Users of Poppy began signing up as affiliates without being asked, simply because they loved the product and saw the income potential.

This is the loop that turns product-market fit into a self-reinforcing growth engine.

AutoClaw is designed to help online business owners plug into this kind of automated affiliate and income system without needing to manually manage every moving part.

When the right tool handles the repetitive side of distribution and follow-up, creators can stay focused on the relationship-building that actually closes deals.

What the Chess Strategy Reveals About Making Decisions Under Pressure

Kazzy is rated 2000 in competitive chess, placing him in the top one percent of players globally.

He applies one specific chess concept directly to business decision-making, and it is worth understanding because it reframes how most founders approach growth.

In chess, a forcing move narrows the opponent’s options down to a small, predictable set.

A non-forcing move leaves infinite possibilities open, making calculation nearly impossible.

In business, most decisions are non-forcing, meaning no amount of planning, consulting, or brainstorming will reveal the right answer in advance.

The only move available is the next move.

You test a price point.

You launch to a new audience.

You reach out to one creator.

You make the move, collect the result, and adjust.

Overthinking a non-forcing move is not strategy.

It is delay disguised as diligence.

ProfitAgent is built for people who are ready to make that move rather than endlessly plan for a perfect launch that never comes.

Why 2026 Is Creating More AI Millionaires Than Any Previous Year

Kazzy and Nas believe, without hesitation, that 2026 represents an inflection point in AI business creation.

The tools available today, including no-code platforms, AI writing assistants, workflow automation systems, and visual content tools, lower the barrier to building a real software product dramatically compared to even two years ago.

A founder with coding knowledge can build an MVP in two weeks.

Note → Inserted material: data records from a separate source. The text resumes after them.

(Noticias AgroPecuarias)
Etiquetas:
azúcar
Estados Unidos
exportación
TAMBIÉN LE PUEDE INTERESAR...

A founder without coding knowledge can use platforms like Lovable or Cursor to get started.

The market for AI tools that solve specific creator and business problems is growing faster than the supply of good solutions.

That gap is where opportunity lives.

AISystem was built for the person who wants to step into that gap with a complete system rather than a scattered collection of tools.

The creators and founders who will win in 2026 are the ones who stop waiting for the perfect product and start shipping the honest, useful, focused one that solves a real problem they personally face every day.

The Culture and Hiring Strategy That Protects Everything You Build

Kazzy and Nas learned one of their hardest lessons from a sales hire who was technically skilled but a culture mismatch.

The hire generated strong short-term revenue, but the long-term damage, including refunds, internal conflict, and team morale erosion, cost far more than it earned.

Their current strategy: prioritize alignment over skill every single time.

They use Notion to cross-reference interview transcripts against their internal value framework, generating a scored culture fit assessment for every candidate automatically.

Nobody is allowed to join the team who does not genuinely love the product, share the mission, and bring the kind of energy that makes the work feel alive rather than draining.

That is not a soft standard.

It is the exact strategy that allowed two people working on floor mattresses in San Francisco to scale to $550,000 in monthly revenue in under two years.

ProfitAgent, AutoClaw, and AISystem are all built with that same principle at the core — give the right person the right tool, and results follow naturally.

The strategy was never about perfection.

It was always about conviction, movement, and choosing people and tools that you would actually want to go to war with.

We strongly recommend that you check out our guide on how to take advantage of AI in today’s passive income economy.